Friday, October 17, 2014

A Key Secret for Cruising

New Bern, NC

A friend, Jill Upchurch, is circumnavigating on her W32.  She is currently in the South Pacific, heading home to NZ.  She recently posted the following on Facebook.

Seems like it is the time of year when maritime marital bliss is strained. I have had a steady stream of boat wives visit saying if they/their husband doesn't get off the boat for a few hours, blood will be shed. I'm blaming the humidity
A key to successful cruising is that you must somehow arrange for privacy/time-apart from your sailing companions to maintain sanity.  That applies to your spouse and to anyone else on board with you.  How much privacy/time-apart you need is highly individual, but we all need some.  The consequence of insufficient privacy is a growing sense of annoyance that will continue to build and eventually explode if not relieved.

Remember that a sailboat offers far less area and volume than a house or apartment does.  On board, Libby and I live 90% of the time in 150 square feet.   That includes kitchen, eating, living, and sleeping accommodations.  For most of you readers, that may be less area than in your bathroom.

Many people remark that they and their spouse would never be able to live in such close quarters.  They are probably right.  But for those of us who succeed, finding ways to be apart from each other sufficient time is essential.
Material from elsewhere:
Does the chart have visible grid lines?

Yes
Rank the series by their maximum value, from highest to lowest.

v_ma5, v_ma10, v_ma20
When we are in port (which applies 8 months out of the year), Libby and I live very separate lives during the day.  I go to the gym, or the library, or ride my bike, go to lunch with my friends, and spend most of the day on shore.  Libby likes to work on her baskets on board the boat, but she also goes shopping, to Tai Chi, or to visit with her friends independently from me.  In Marathon we like to have a weekly luncheon with our closest friends, but we split up.  Men go to one restaurant and women to another.

Don't we ever do things on shore together?  Sure we do, but the majority of time ashore we are apart.
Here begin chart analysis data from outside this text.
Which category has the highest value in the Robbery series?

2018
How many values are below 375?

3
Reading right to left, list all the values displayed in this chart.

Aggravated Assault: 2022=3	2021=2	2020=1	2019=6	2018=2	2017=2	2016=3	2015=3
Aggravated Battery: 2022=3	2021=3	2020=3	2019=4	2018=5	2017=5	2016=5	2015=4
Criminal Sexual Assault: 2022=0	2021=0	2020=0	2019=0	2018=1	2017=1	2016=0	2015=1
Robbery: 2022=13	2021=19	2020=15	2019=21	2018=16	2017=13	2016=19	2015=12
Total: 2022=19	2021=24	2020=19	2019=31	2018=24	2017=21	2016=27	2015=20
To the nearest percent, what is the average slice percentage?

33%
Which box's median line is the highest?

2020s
From suppertime on, we are together on the boat in that 150 square feet.   But we have a knack of being able to read, or basket, or even watch a movie together in silence, and with a sufficient feeling of privacy that whatever tensions exist between us, don't build up.  Not everyone can do that, and not everyone can adapt to living on a boat.

When we are at sea, there is no opportunity to go ashore to be truly apart.  But 24 hours per day, one of us is on watch while the other is below decks usually trying to sleep.   We get to see each other only 10 minutes each 4 hours as we change watch.  Instead of an excess of togetherness, we actually feel lonely when at sea.
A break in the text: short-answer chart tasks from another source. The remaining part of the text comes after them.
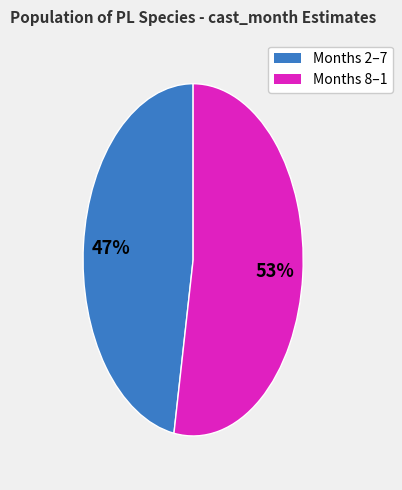

Is there a majority slice in this chart?

Yes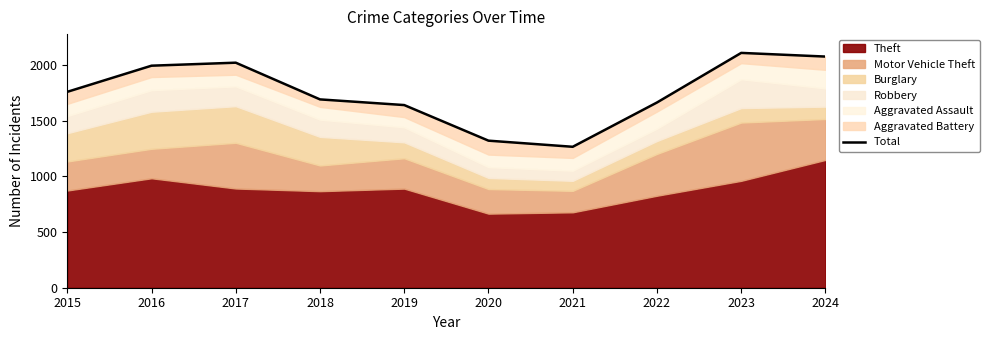

How many categories are shown in the chart?

10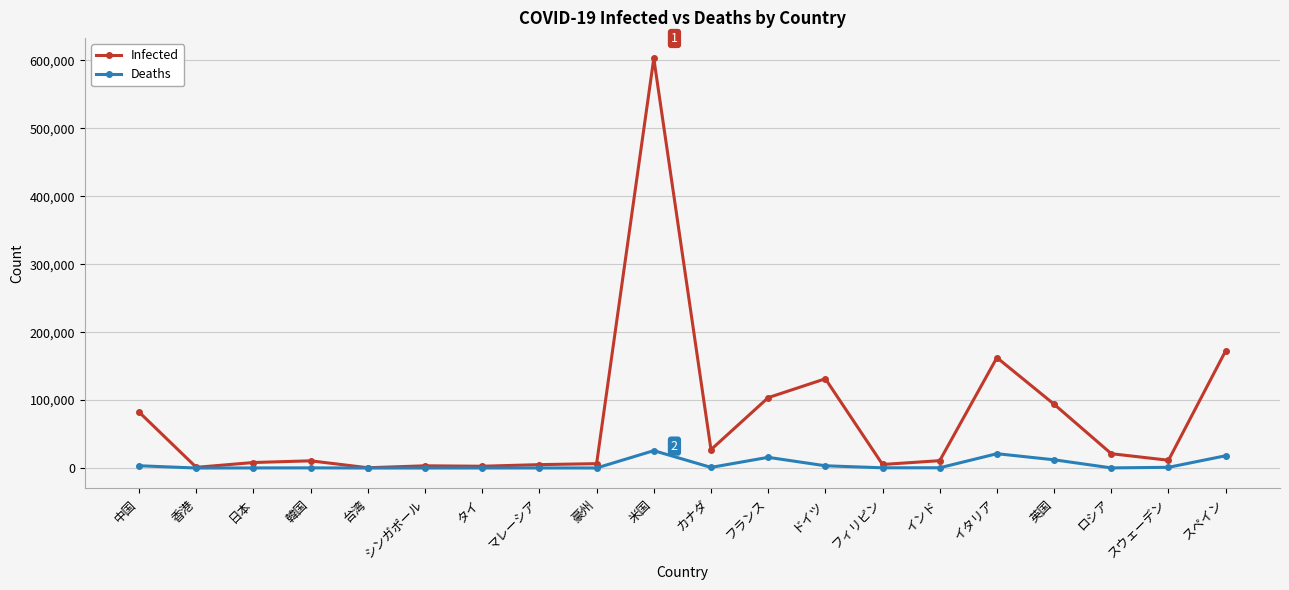

What is the sum of the Deaths values at フランス and シンガポール?

15738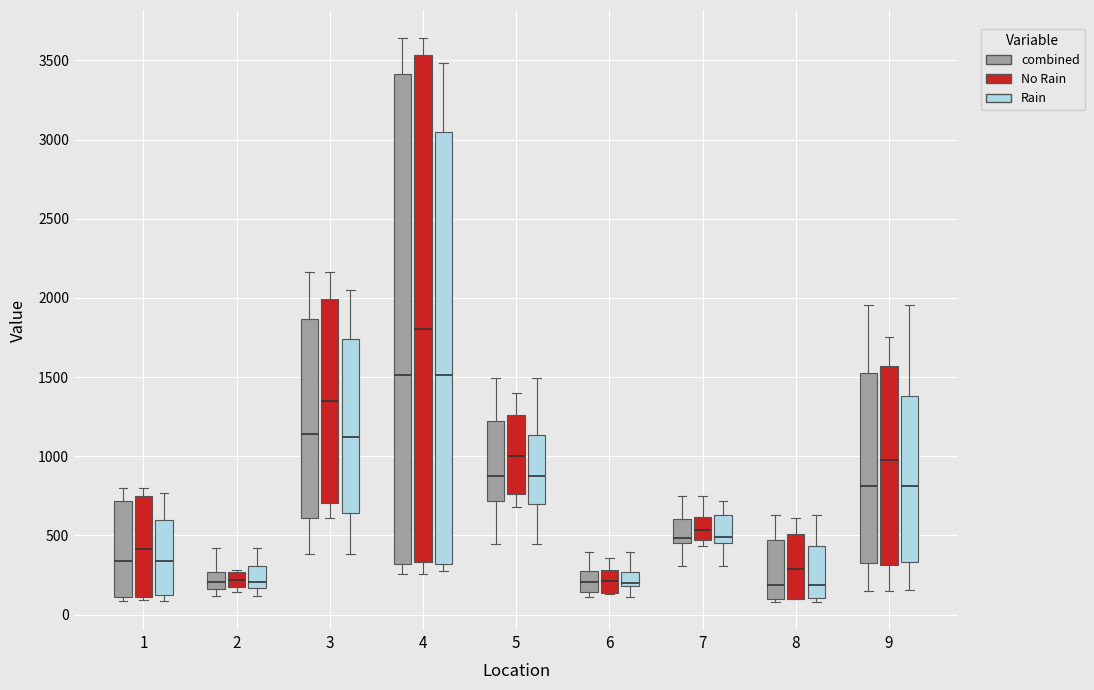

Where does the lower whisker of the box for 9 (No Rain) end on the y-axis? The values are not printed on the chart, so give them approximately, as read against the axis.

150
We we are under way on the ICW,  we typically travel 10 hours per day.  Most of those 10 hours, one is on the helm, and the other below decks.   But the evenings at anchor, are much the same as when we are in port.  Those are some of the most varied and fun days of the whole year.  We really like them.

Of course there are many single-handed cruisers, but I have little experience with that, so I can't say much.   But in terms of cruising with other people, and especially your spouse, you must learn to manage togetherness in close quarters if you are going to succeed in the long term.  I suspect learning how to do that may be more difficult than learning the skills of seamanship and boat maintenance.

I don't think I can offer good advice on how to achieve that; it is very individual. I simply point out that it is a must.